=== WORK INSTRUCTION ===
Copy the lines below verbatim, keeping every character, space, and line break unchanged.

=== PROVIDED RECORDS ===
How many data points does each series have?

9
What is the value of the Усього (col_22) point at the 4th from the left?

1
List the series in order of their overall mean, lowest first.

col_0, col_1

=== SOLUTION TO THE EXERCISE ===
How many data points does each series have?

9
What is the value of the Усього (col_22) point at the 4th from the left?

1
List the series in order of their overall mean, lowest first.

col_0, col_1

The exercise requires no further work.